Kunzel's legacy will live on into the long-term future for Cincinnati and the World Choir Games will play a significant part in this. And the reach that the games play could extend far beyond music.

Ultimately, "when you're able to host and execute, with excellence, a large scale international event, that sends a message," Calvert says. "A message that that city is a contender, that city will make it successful."

This is exactly what the World Choir Games is poised to do for Cincinnati.

Pulling off the World Choir Games with panache would send the message to the world that Cincinnati "gets it." That the city has the cosmopolitan edge and the capacity and infrastructure to support world class events. This could open the door for Cincinnati to host more international events down the road. Calvert explains that Cincinnati's successful track record with big events has trained the city well to take on bigger things.
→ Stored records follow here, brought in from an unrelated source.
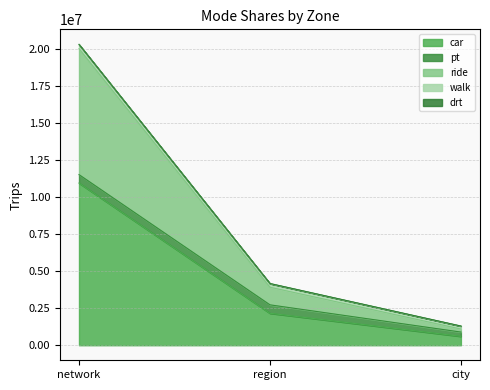

Between network and city, which series saw the biggest shift?

car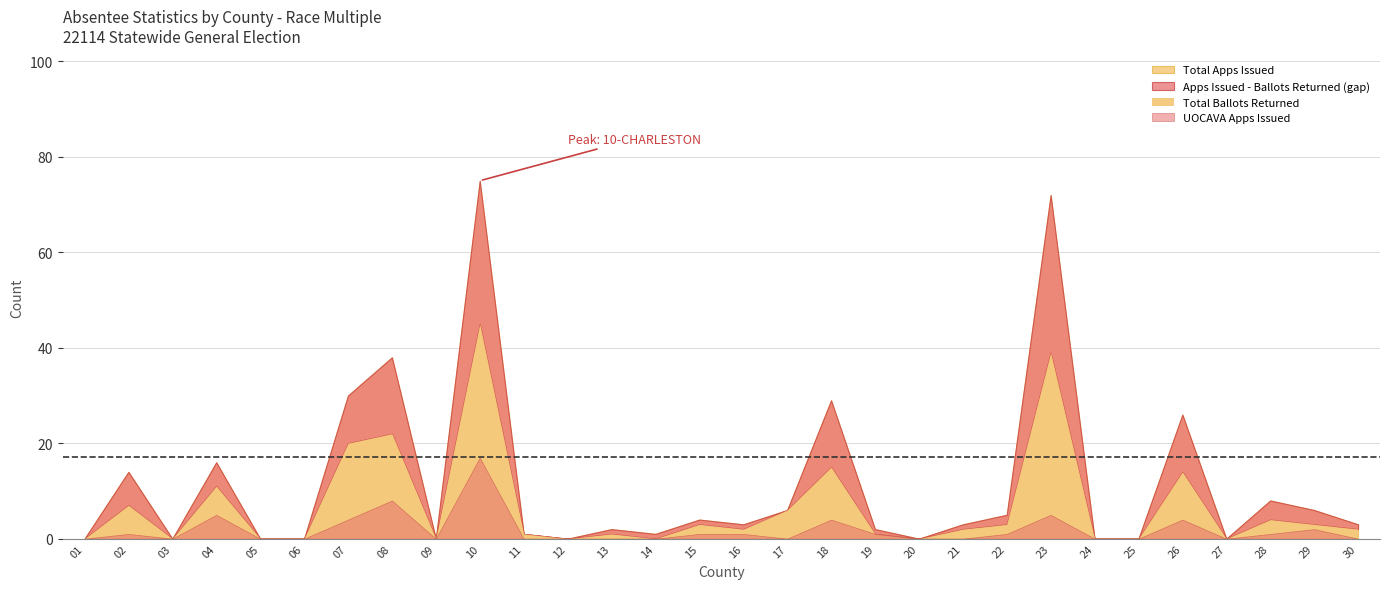

Where is the first local maximum for UOCAVA Ballots Returned?

02-AIKEN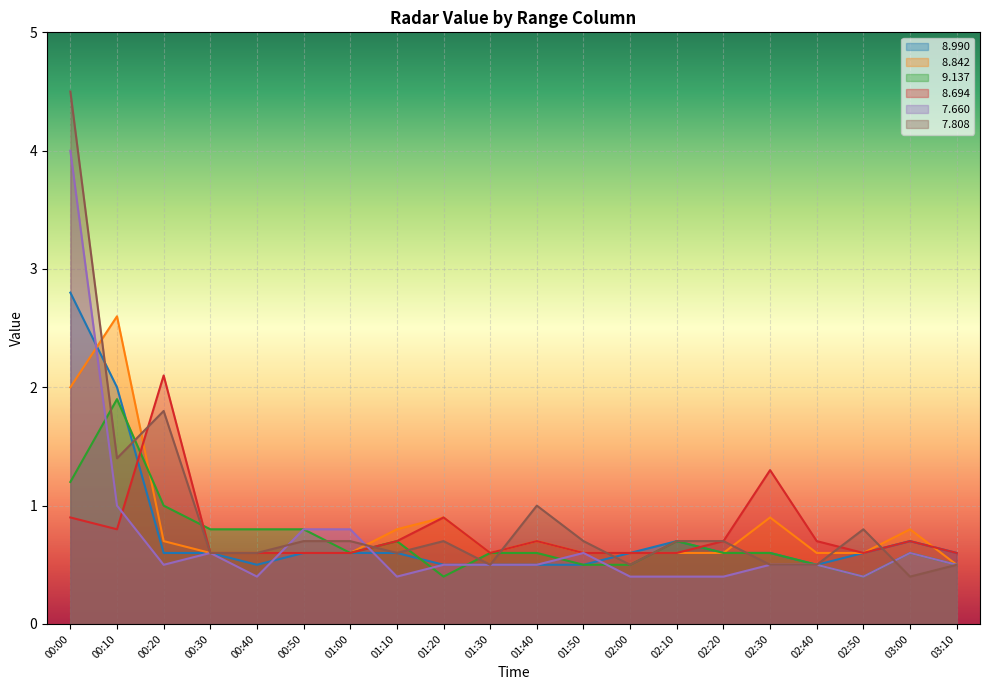

At which category does   8.990 reach its first local valley?

00:40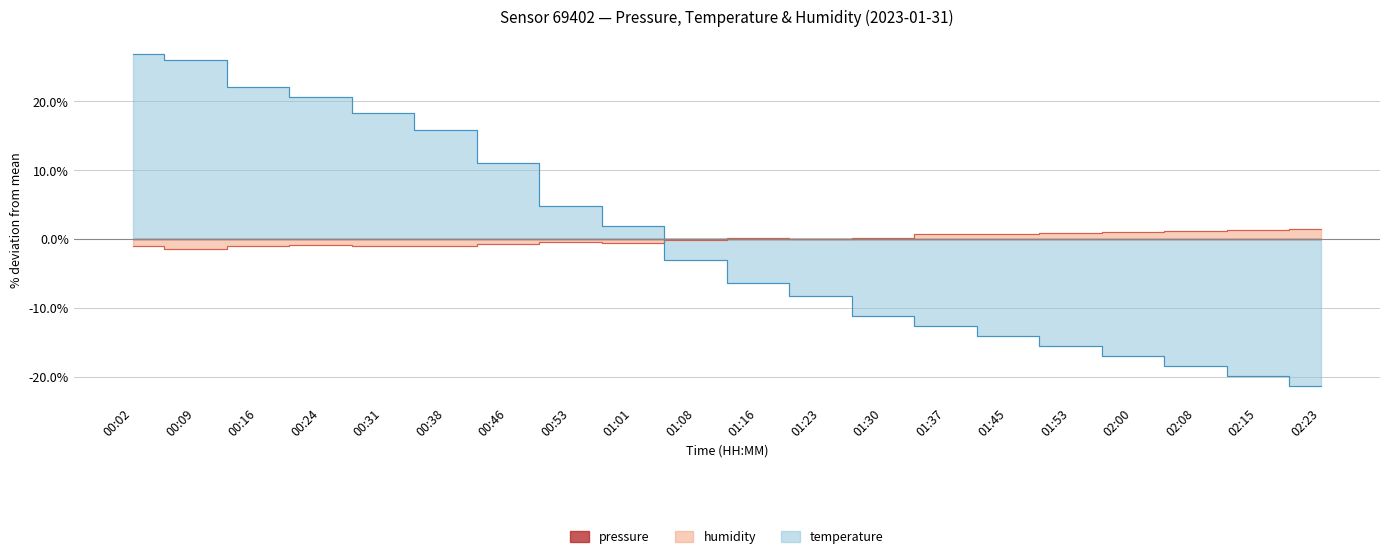

Rank the series by their maximum value, from highest to lowest.

temperature, humidity, pressure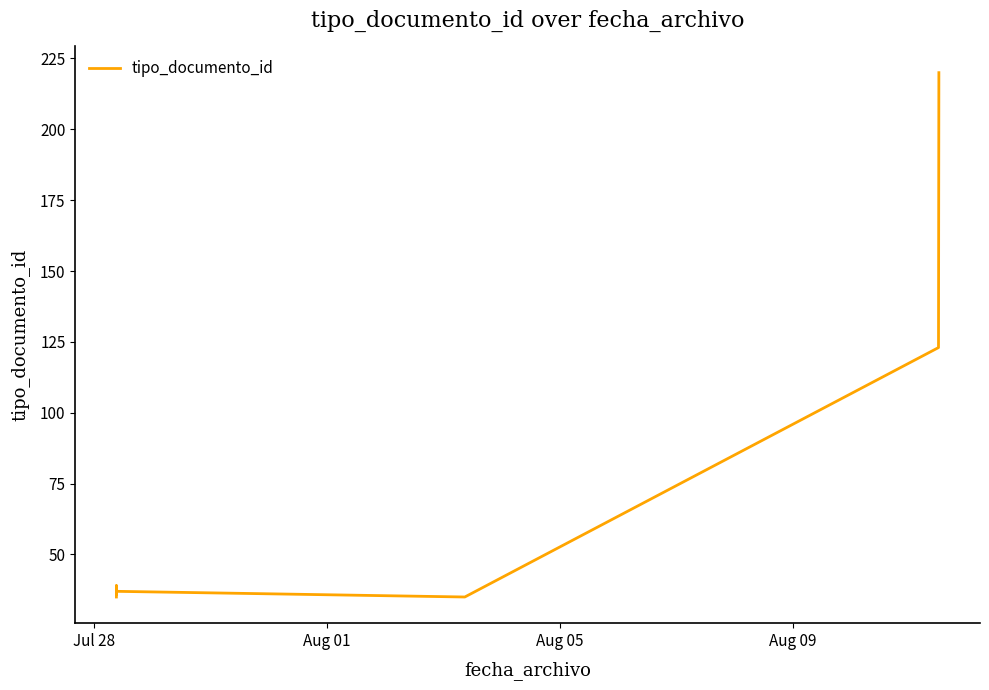

What is the maximum value shown in the chart?

220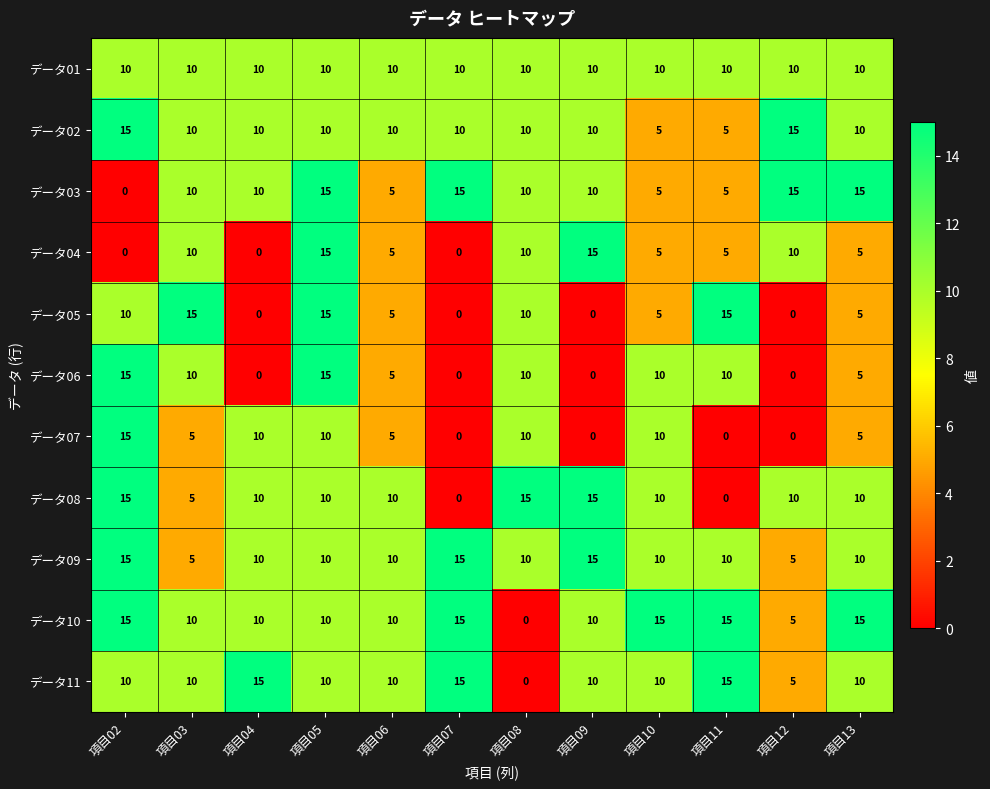

How many データ02 values are between 10 and 11?

8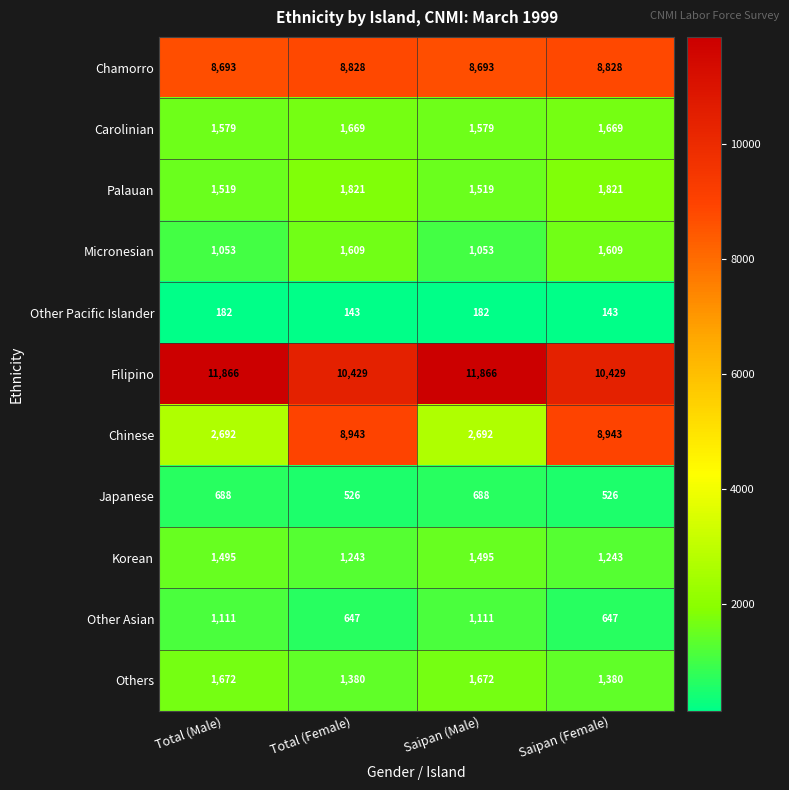

What is the difference between the second highest and second lowest values in the Korean series?

252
"How we as a city and as a region handle the execution of these events speaks volumes about our ability on a larger scale," Calvert says. And the chance to host other large scale events is just one potential long-term payoff of the World Choir Games.

"It will also give us the opportunity to cultivate some relationships from the business sector that we would not have been able to otherwise," Dohoney says. "It may also open the door to other kinds of exchanges in the future. You can't tell what it will lead to."

Whatever happens, Dohoney is confident that Cincinnati has already proven itself by coming this far.

"We competed internationally and we won," he says. "We should be proud about that."